GIVEN RECORDS START
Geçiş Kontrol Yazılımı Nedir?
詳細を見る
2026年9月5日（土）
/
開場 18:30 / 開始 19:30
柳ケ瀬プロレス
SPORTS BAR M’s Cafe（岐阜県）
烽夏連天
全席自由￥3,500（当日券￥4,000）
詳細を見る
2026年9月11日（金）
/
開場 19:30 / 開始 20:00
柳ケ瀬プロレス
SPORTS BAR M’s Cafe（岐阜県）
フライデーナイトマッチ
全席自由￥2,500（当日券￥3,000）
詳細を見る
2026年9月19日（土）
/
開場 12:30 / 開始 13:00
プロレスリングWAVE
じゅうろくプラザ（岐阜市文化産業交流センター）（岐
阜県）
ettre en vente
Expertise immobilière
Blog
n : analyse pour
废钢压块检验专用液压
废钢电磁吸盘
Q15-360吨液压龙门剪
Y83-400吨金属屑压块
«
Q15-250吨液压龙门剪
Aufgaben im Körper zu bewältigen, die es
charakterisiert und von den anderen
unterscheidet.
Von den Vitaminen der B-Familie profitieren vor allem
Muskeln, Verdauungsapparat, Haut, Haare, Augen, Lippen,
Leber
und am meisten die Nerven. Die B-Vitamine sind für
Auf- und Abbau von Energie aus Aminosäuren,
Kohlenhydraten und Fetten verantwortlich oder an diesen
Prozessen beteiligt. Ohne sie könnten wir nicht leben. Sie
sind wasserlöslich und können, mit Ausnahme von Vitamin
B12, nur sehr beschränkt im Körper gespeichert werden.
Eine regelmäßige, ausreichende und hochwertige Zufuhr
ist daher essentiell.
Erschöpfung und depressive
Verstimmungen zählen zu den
GIVEN RECORDS END
| YOUR GOAL |
Lay out all of the lines above as a JSON list of strings, with one string for each line and any blank lines left out.

| RESPONSE TO THIS EXERCISE |
[
  "Geçiş Kontrol Yazılımı Nedir?",
  "詳細を見る",
  "2026年9月5日（土）",
  "/",
  "開場 18:30 / 開始 19:30",
  "柳ケ瀬プロレス",
  "SPORTS BAR M’s Cafe（岐阜県）",
  "烽夏連天",
  "全席自由￥3,500（当日券￥4,000）",
  "詳細を見る",
  "2026年9月11日（金）",
  "/",
  "開場 19:30 / 開始 20:00",
  "柳ケ瀬プロレス",
  "SPORTS BAR M’s Cafe（岐阜県）",
  "フライデーナイトマッチ",
  "全席自由￥2,500（当日券￥3,000）",
  "詳細を見る",
  "2026年9月19日（土）",
  "/",
  "開場 12:30 / 開始 13:00",
  "プロレスリングWAVE",
  "じゅうろくプラザ（岐阜市文化産業交流センター）（岐",
  "阜県）",
  "ettre en vente",
  "Expertise immobilière",
  "Blog",
  "n : analyse pour",
  "废钢压块检验专用液压",
  "废钢电磁吸盘",
  "Q15-360吨液压龙门剪",
  "Y83-400吨金属屑压块",
  "«",
  "Q15-250吨液压龙门剪",
  "Aufgaben im Körper zu bewältigen, die es",
  "charakterisiert und von den anderen",
  "unterscheidet.",
  "Von den Vitaminen der B-Familie profitieren vor allem",
  "Muskeln, Verdauungsapparat, Haut, Haare, Augen, Lippen,",
  "Leber",
  "und am meisten die Nerven. Die B-Vitamine sind für",
  "Auf- und Abbau von Energie aus Aminosäuren,",
  "Kohlenhydraten und Fetten verantwortlich oder an diesen",
  "Prozessen beteiligt. Ohne sie könnten wir nicht leben. Sie",
  "sind wasserlöslich und können, mit Ausnahme von Vitamin",
  "B12, nur sehr beschränkt im Körper gespeichert werden.",
  "Eine regelmäßige, ausreichende und hochwertige Zufuhr",
  "ist daher essentiell.",
  "Erschöpfung und depressive",
  "Verstimmungen zählen zu den"
]